The impact of these social media-driven short squeezes has forced institutional investors into rethinking their strategies. More sentiment-based approaches appear to be favoured, with hedge funds rumoured to already be crawling online discussion boards for indicators of where retail investors may move next.
Despite the fact that millennials are getting their investment advice from unconventional sources, they appear to be outperforming their older counterparts. 38% of UK millennial investors have seen their portfolios grow compared to 15% of the baby boomer generation since the start of the pandemic.
While millennials appear to be using social media to great effect in gaining an advantage in identifying stocks to keep an eye on, they’re also heavily value-driven. They largely favour ESG stocks, and factor the sustainability of businesses alongside their potential return and risk.
Once again, this trend has the potential to fundamentally alter the investing landscape. As we saw with Deliveroo’s troubled floatation, a business that has a difficult relationship with its employees can suffer when it comes to being judged by its prospective investors.

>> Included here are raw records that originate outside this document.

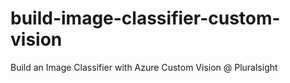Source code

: # build-image-classifier-custom-vision
Build an Image Classifier with Azure Custom Vision @ Pluralsight
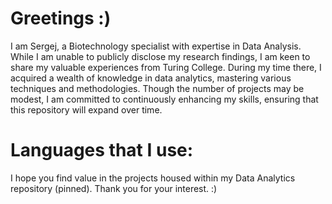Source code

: # Greetings :)

I am Sergej, a Biotechnology specialist with expertise in Data Analysis. 
While I am unable to publicly disclose my research findings, I am keen to share my valuable experiences from Turing College.
During my time there, I acquired a wealth of knowledge in data analytics, mastering various techniques and methodologies. 
Though the number of projects may be modest, I am committed to continuously enhancing my skills, ensuring that this repository will expand over time.

# Languages that I use:


I hope you find value in the projects housed within my Data Analytics repository (pinned). Thank you for your interest. :)

<!---
srgchar/srgchar is a ✨ special ✨ repository because its `README.md` (this file) appears on your GitHub profile.
You can click the Preview link to take a look at your changes.
--->
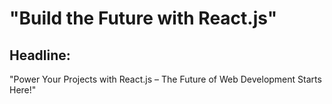 # "Build the Future with React.js"

## Headline:

"Power Your Projects with React.js – The Future of Web Development Starts Here!"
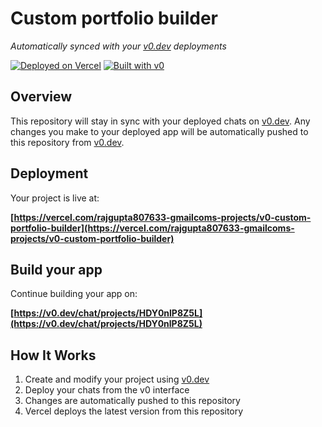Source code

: # Custom portfolio builder

*Automatically synced with your [v0.dev](https://v0.dev) deployments*

[![Deployed on Vercel](https://img.shields.io/badge/Deployed%20on-Vercel-black?style=for-the-badge&logo=vercel)](https://vercel.com/rajgupta807633-gmailcoms-projects/v0-custom-portfolio-builder)
[![Built with v0](https://img.shields.io/badge/Built%20with-v0.dev-black?style=for-the-badge)](https://v0.dev/chat/projects/HDY0nlP8Z5L)

## Overview

This repository will stay in sync with your deployed chats on [v0.dev](https://v0.dev).
Any changes you make to your deployed app will be automatically pushed to this repository from [v0.dev](https://v0.dev).

## Deployment

Your project is live at:

**[https://vercel.com/rajgupta807633-gmailcoms-projects/v0-custom-portfolio-builder](https://vercel.com/rajgupta807633-gmailcoms-projects/v0-custom-portfolio-builder)**

## Build your app

Continue building your app on:

**[https://v0.dev/chat/projects/HDY0nlP8Z5L](https://v0.dev/chat/projects/HDY0nlP8Z5L)**

## How It Works

1. Create and modify your project using [v0.dev](https://v0.dev)
2. Deploy your chats from the v0 interface
3. Changes are automatically pushed to this repository
4. Vercel deploys the latest version from this repository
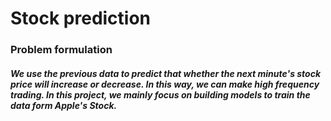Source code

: # Stock prediction 
### Problem formulation 
##### We use the previous data to predict that whether the next minute's stock price will increase or decrease. In this way, we can make high frequency trading. In this project, we mainly focus on building models to train the data form Apple's Stock.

However, Alpa Bhakta, CEO of Butterfield Mortgages notes that the baby boomer generation grew up alongside “the “free love” and environmental movements of the 60s and 70s, one can see a generation of young people who also had an interest in these kinds of social values. As such, it might be argued that like their parents, millennials will move on from their values, becoming less idealistic and more predisposed to pursue traditional investments.”

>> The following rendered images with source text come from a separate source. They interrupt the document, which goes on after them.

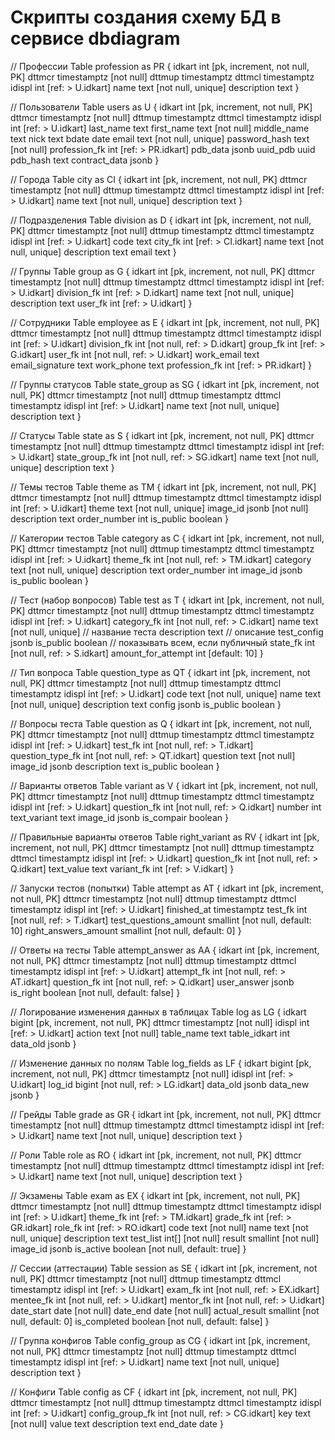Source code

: # Скрипты создания схему БД в сервисе dbdiagram

// Профессии
Table profession as PR {
  idkart int [pk, increment, not null, PK]
  dttmcr timestamptz [not null]
  dttmup timestamptz
  dttmcl timestamptz
  idispl int [ref: > U.idkart]
  name text [not null, unique]
  description text
}

// Пользователи
Table users as U {
  idkart int [pk, increment, not null, PK]
  dttmcr timestamptz [not null]
  dttmup timestamptz
  dttmcl timestamptz
  idispl int [ref: > U.idkart]
  last_name text
  first_name text [not null]
  middle_name text
  nick text 
  bdate date
  email text [not null, unique]
  password_hash text [not null]
  profession_fk int [ref: > PR.idkart]
  pdb_data jsonb
  uuid_pdb uuid
  pdb_hash text
  contract_data jsonb
}

// Города
Table city as CI {
  idkart int [pk, increment, not null, PK]
  dttmcr timestamptz [not null]
  dttmup timestamptz
  dttmcl timestamptz
  idispl int [ref: > U.idkart]
  name text [not null, unique]
  description text
}

// Подразделения
Table division as D {
  idkart int [pk, increment, not null, PK]
  dttmcr timestamptz [not null]
  dttmup timestamptz
  dttmcl timestamptz
  idispl int [ref: > U.idkart]
  code text
  city_fk int [ref: > CI.idkart]
  name text [not null, unique]
  description text
  email text
}

// Группы
Table group as G {
  idkart int [pk, increment, not null, PK]
  dttmcr timestamptz [not null]
  dttmup timestamptz
  dttmcl timestamptz
  idispl int [ref: > U.idkart]
  division_fk int [ref: > D.idkart]
  name text [not null, unique]
  description text
  user_fk int [ref: > U.idkart]
}

// Сотрудники
Table employee as E {
  idkart int [pk, increment, not null, PK]
  dttmcr timestamptz [not null]
  dttmup timestamptz
  dttmcl timestamptz
  idispl int [ref: > U.idkart]
  division_fk int [not null, ref: > D.idkart]
  group_fk int [ref: > G.idkart]
  user_fk int [not null, ref: > U.idkart]
  work_email text
  email_signature text
  work_phone text
  profession_fk int [ref: > PR.idkart]
}

// Группы статусов
Table state_group as SG {
  idkart int [pk, increment, not null, PK]
  dttmcr timestamptz [not null]
  dttmup timestamptz
  dttmcl timestamptz
  idispl int [ref: > U.idkart]
  name text [not null, unique]
  description text
}

// Статусы
Table state as S {
  idkart int [pk, increment, not null, PK]
  dttmcr timestamptz [not null]
  dttmup timestamptz
  dttmcl timestamptz
  idispl int [ref: > U.idkart]
  state_group_fk int [not null, ref: > SG.idkart]
  name text [not null, unique]
  description text
}

// Темы тестов
Table theme as TM {
  idkart int [pk, increment, not null, PK]
  dttmcr timestamptz [not null]
  dttmup timestamptz
  dttmcl timestamptz
  idispl int [ref: > U.idkart]
  theme text [not null, unique]
  image_id jsonb [not null]
  description text
  order_number int
  is_public boolean
}

// Категории тестов
Table category as C {
  idkart int [pk, increment, not null, PK]
  dttmcr timestamptz [not null]
  dttmup timestamptz
  dttmcl timestamptz
  idispl int [ref: > U.idkart]
  theme_fk int [not null, ref: > TM.idkart]
  category text [not null, unique]
  description text
  order_number int 
  image_id jsonb
  is_public boolean
}

// Тест (набор вопросов)
Table test as T {
  idkart int [pk, increment, not null, PK]
  dttmcr timestamptz [not null]
  dttmup timestamptz
  dttmcl timestamptz
  idispl int [ref: > U.idkart]
  category_fk int [not null, ref: > C.idkart]
  name text [not null, unique] // название теста
  description text // описание
  test_config jsonb
  is_public boolean // показывать всем, если публичный
  state_fk int [not null, ref: > S.idkart]
  amount_for_attempt int [default: 10]
}

// Тип вопроса
Table question_type as QT {
  idkart int [pk, increment, not null, PK]
  dttmcr timestamptz [not null]
  dttmup timestamptz
  dttmcl timestamptz
  idispl int [ref: > U.idkart]
  code text [not null, unique]
  name text [not null, unique]
  description text
  config jsonb
  is_public boolean
}

// Вопросы теста
Table question as Q {
  idkart int [pk, increment, not null, PK]
  dttmcr timestamptz [not null]
  dttmup timestamptz
  dttmcl timestamptz
  idispl int [ref: > U.idkart]
  test_fk int [not null, ref: > T.idkart]
  question_type_fk int [not null, ref: > QT.idkart]
  question text [not null]
  image_id jsonb
  description text
  is_public boolean
}

// Варианты ответов
Table variant as V {
  idkart int [pk, increment, not null, PK]
  dttmcr timestamptz [not null]
  dttmup timestamptz
  dttmcl timestamptz
  idispl int [ref: > U.idkart]
  question_fk int [not null, ref: > Q.idkart]
  number int 
  text_variant text
  image_id jsonb
  is_compair boolean
}

// Правильные варианты ответов
Table right_variant as RV {
  idkart int [pk, increment, not null, PK]
  dttmcr timestamptz [not null]
  dttmup timestamptz
  dttmcl timestamptz
  idispl int [ref: > U.idkart]
  question_fk int [not null, ref: > Q.idkart]
  text_value text 
  variant_fk int [ref: > V.idkart]
}

// Запуски тестов (попытки)
Table attempt as AT {
  idkart int [pk, increment, not null, PK]
  dttmcr timestamptz [not null]
  dttmup timestamptz
  dttmcl timestamptz
  idispl int [ref: > U.idkart]
  finished_at timestamptz
  test_fk int [not null, ref: > T.idkart]
  test_questions_amount smallint [not null, default: 10]
  right_answers_amount smallint [not null, default: 0]
}

// Ответы на тесты
Table attempt_answer as AA {
  idkart int [pk, increment, not null, PK]
  dttmcr timestamptz [not null]
  dttmup timestamptz
  dttmcl timestamptz
  idispl int [ref: > U.idkart]
  attempt_fk int [not null, ref: > AT.idkart]
  question_fk int [not null, ref: > Q.idkart]
  user_answer jsonb
  is_right boolean [not null, default: false]
}

// Логирование изменения данных в таблицах
Table log as LG {
  idkart bigint [pk, increment, not null, PK]
  dttmcr timestamptz [not null]
  idispl int [ref: > U.idkart]
  action text [not null]
  table_name text
  table_idkart int
  data_old jsonb
}

// Изменение данных по полям
Table log_fields as LF {
  idkart bigint [pk, increment, not null, PK]
  dttmcr timestamptz [not null]
  idispl int [ref: > U.idkart]
  log_id bigint [not null, ref: > LG.idkart]
  data_old jsonb
  data_new jsonb
}

// Грейды
Table grade as GR {
  idkart int [pk, increment, not null, PK]
  dttmcr timestamptz [not null]
  dttmup timestamptz
  dttmcl timestamptz
  idispl int [ref: > U.idkart]
  name text [not null, unique]
  description text
}

// Роли
Table role as RO {
  idkart int [pk, increment, not null, PK]
  dttmcr timestamptz [not null]
  dttmup timestamptz
  dttmcl timestamptz
  idispl int [ref: > U.idkart]
  name text [not null, unique]
  description text
}

// Экзамены
Table exam as EX {
  idkart int [pk, increment, not null, PK]
  dttmcr timestamptz [not null]
  dttmup timestamptz
  dttmcl timestamptz
  idispl int [ref: > U.idkart]
  theme_fk int [ref: > TM.idkart]
  grade_fk int [ref: > GR.idkart]
  role_fk int [ref: > RO.idkart]
  code text [not null]
  name text [not null, unique]
  description text
  test_list int[] [not null]
  result smallint [not null]
  image_id jsonb 
  is_active boolean [not null, default: true]
}

// Сессии (аттестации)
Table session as SE {
  idkart int [pk, increment, not null, PK]
  dttmcr timestamptz [not null]
  dttmup timestamptz
  dttmcl timestamptz
  idispl int [ref: > U.idkart]
  exam_fk int [not null, ref: > EX.idkart]
  mentee_fk int [not null, ref: > U.idkart]
  mentor_fk int [not null, ref: > U.idkart]
  date_start date [not null]
  date_end date [not null]
  actual_result smallint [not null, default: 0]
  is_completed boolean [not null, default: false]
}

// Группа конфигов
Table config_group as CG {
  idkart int [pk, increment, not null, PK]
  dttmcr timestamptz [not null]
  dttmup timestamptz
  dttmcl timestamptz
  idispl int [ref: > U.idkart]
  name text [not null, unique]
  description text
}

// Конфиги
Table config as CF {
  idkart int [pk, increment, not null, PK]
  dttmcr timestamptz [not null]
  dttmup timestamptz
  dttmcl timestamptz
  idispl int [ref: > U.idkart]
  config_group_fk int [not null, ref: > CG.idkart]
  key text [not null]
  value text 
  description text
  end_date date
}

Although Bhakta also acknowledges Deloitte research which suggests two-thirds of millennials feel “obliged” to change the world, while 75% intend to be authentic and refuse to compromise their personal values when it comes to investing.
The Myth About Memes
In the wake of the GameStop saga and subsequent pumps of AMC along with the resurgence of meme-based cryptocurrencies like Dogecoin, there’s been a developing consensus that millennial investors are intent on buying into memes.
However, data suggests that meme stocks aren’t as popular as they seem among millennials and Gen Z investors, with around 30% of both age groups combined owning a meme-based stock.
Motley Fool’s survey of 1,400 investors aged between 18 and 40 found that 73% of Gen Z investors and 66% of millennials respectively owned traditional stocks – indicating that this new generation is built to last.
The challenge for the rest of the industry will be to adapt their operations to better accommodate this new wave of younger investors who are dead set on keeping their ear to the ground to find the next speculative stock with sustainable fundamentals.
Covid-19 has opened the door to a new generation of retail investors, and now it’s up to the industry to adapt to this changing ecosystem.